● ASSIGNED TASK:
Set down the material word for word, starting with its first line and continuing through the line that contains "profondità: sono aspetti che coesistono nel", including that line.

● MATERIAL FOR THIS TASK:
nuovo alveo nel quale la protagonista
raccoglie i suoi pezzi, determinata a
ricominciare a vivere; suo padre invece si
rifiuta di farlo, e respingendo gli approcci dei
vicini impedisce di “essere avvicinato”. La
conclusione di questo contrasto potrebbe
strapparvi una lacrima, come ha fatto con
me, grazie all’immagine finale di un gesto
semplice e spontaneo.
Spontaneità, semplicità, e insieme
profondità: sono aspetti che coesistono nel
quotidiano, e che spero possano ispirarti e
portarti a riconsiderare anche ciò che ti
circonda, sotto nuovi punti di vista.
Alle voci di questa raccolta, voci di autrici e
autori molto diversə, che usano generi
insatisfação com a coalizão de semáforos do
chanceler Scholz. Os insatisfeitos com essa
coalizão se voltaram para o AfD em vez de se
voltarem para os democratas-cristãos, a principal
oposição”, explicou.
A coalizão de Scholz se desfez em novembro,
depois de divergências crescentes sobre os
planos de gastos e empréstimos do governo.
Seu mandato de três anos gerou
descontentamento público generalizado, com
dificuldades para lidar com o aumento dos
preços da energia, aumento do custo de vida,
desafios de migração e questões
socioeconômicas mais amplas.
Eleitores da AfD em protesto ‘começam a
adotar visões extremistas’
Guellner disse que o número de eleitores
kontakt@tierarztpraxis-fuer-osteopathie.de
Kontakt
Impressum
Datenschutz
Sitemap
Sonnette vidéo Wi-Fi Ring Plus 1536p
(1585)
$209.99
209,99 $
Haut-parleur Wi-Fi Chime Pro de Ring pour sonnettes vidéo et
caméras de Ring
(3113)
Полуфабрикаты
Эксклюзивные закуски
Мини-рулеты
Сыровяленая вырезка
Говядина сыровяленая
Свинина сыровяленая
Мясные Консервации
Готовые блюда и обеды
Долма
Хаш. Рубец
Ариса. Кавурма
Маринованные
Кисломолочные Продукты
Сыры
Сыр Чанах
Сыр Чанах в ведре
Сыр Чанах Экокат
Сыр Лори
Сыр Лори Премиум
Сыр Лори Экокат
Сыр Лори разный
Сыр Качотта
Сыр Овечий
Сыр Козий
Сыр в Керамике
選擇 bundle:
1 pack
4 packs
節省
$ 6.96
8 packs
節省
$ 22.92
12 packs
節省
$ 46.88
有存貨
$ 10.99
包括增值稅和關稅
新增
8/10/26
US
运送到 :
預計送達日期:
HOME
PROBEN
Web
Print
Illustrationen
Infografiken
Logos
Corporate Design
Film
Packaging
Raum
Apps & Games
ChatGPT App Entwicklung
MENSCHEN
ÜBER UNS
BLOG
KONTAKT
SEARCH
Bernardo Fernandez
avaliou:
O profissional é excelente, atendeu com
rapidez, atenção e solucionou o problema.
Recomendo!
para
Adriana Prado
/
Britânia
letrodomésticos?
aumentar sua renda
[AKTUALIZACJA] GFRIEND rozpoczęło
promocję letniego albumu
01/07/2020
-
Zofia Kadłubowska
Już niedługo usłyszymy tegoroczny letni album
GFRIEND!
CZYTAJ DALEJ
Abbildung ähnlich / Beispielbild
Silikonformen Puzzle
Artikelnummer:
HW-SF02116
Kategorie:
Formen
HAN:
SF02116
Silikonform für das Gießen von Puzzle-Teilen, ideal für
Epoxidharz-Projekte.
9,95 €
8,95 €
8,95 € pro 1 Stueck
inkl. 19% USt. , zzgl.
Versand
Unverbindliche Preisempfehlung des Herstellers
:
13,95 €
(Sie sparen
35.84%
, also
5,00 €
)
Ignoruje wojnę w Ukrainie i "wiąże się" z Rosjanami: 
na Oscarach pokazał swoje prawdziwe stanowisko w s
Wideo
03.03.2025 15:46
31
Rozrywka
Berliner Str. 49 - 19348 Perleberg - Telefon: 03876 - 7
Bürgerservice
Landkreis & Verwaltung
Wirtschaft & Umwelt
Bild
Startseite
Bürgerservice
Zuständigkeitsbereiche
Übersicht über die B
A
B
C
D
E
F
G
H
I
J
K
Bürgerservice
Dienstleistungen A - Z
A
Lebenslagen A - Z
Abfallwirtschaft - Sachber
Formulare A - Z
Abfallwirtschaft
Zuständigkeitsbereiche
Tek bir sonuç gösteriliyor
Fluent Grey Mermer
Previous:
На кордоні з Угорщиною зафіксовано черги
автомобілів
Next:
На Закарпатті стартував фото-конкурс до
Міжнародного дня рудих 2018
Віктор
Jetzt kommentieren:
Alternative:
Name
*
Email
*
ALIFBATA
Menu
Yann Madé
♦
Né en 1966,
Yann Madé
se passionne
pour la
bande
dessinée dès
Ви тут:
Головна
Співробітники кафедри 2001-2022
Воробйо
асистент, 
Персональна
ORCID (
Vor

● SOLVED PROBLEM:
nuovo alveo nel quale la protagonista
raccoglie i suoi pezzi, determinata a
ricominciare a vivere; suo padre invece si
rifiuta di farlo, e respingendo gli approcci dei
vicini impedisce di “essere avvicinato”. La
conclusione di questo contrasto potrebbe
strapparvi una lacrima, come ha fatto con
me, grazie all’immagine finale di un gesto
semplice e spontaneo.
Spontaneità, semplicità, e insieme
profondità: sono aspetti che coesistono nel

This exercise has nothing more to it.